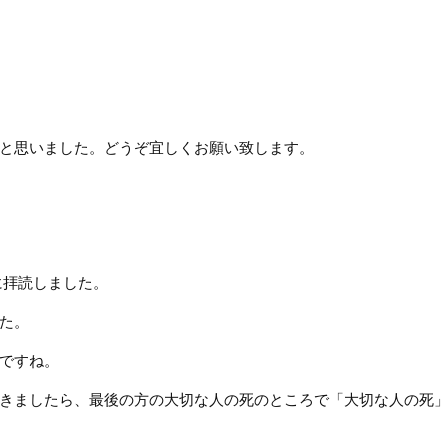
と思いました。どうぞ宜しくお願い致します。
に拝読しました。
た。
ですね。
きましたら、最後の方の大切な人の死のところで「大切な人の死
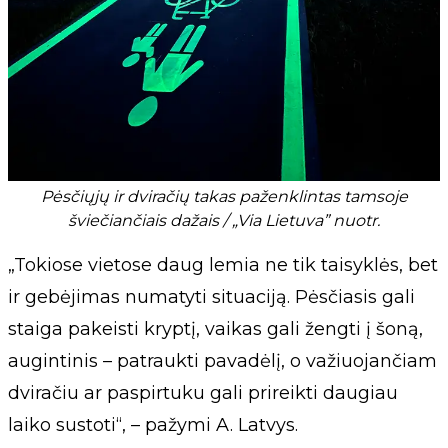
Pėsčiųjų ir dviračių takas paženklintas tamsoje
šviečiančiais dažais / „Via Lietuva” nuotr.
„Tokiose vietose daug lemia ne tik taisyklės, bet
ir gebėjimas numatyti situaciją. Pėsčiasis gali
staiga pakeisti kryptį, vaikas gali žengti į šoną,
augintinis – patraukti pavadėlį, o važiuojančiam
dviračiu ar paspirtuku gali prireikti daugiau
laiko sustoti“, – pažymi A. Latvys.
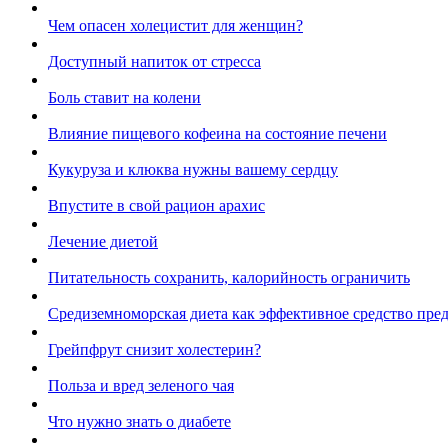
Чем опасен холецистит для женщин?
Доступный напиток от стресса
Боль ставит на колени
Влияние пищевого кофеина на состояние печени
Кукуруза и клюква нужны вашему сердцу
Впустите в свой рацион арахис
Лечение диетой
Питательность сохранить, калорийность ограничить
Средиземноморская диета как эффективное средство пре
Грейпфрут снизит холестерин?
Польза и вред зеленого чая
Что нужно знать о диабете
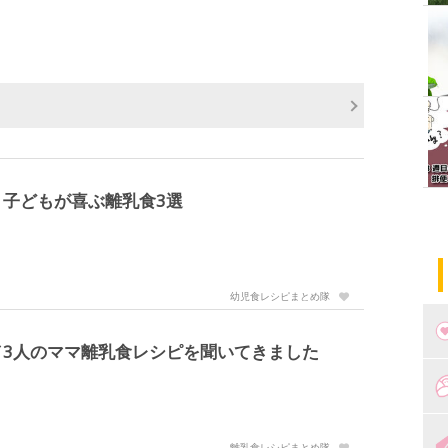
子どもが喜ぶ離乳食3選
幼児食レシピまとめ隊
／3人のママ離乳食レシピを聞いてきました
つ
妊
出
離乳食レシピまとめ隊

**Problem to work on:** What is needed is every line from the one with "Впустите в свой рацион арахис" to the final line of the listing above, set down exactly and with the pictures left out.

**Written response:**
Впустите в свой рацион арахис
Лечение диетой
Питательность сохранить, калорийность ограничить
Средиземноморская диета как эффективное средство пре
Грейпфрут снизит холестерин?
Польза и вред зеленого чая
Что нужно знать о диабете
子どもが喜ぶ離乳食3選
幼児食レシピまとめ隊
／3人のママ離乳食レシピを聞いてきました
つ
妊
出
離乳食レシピまとめ隊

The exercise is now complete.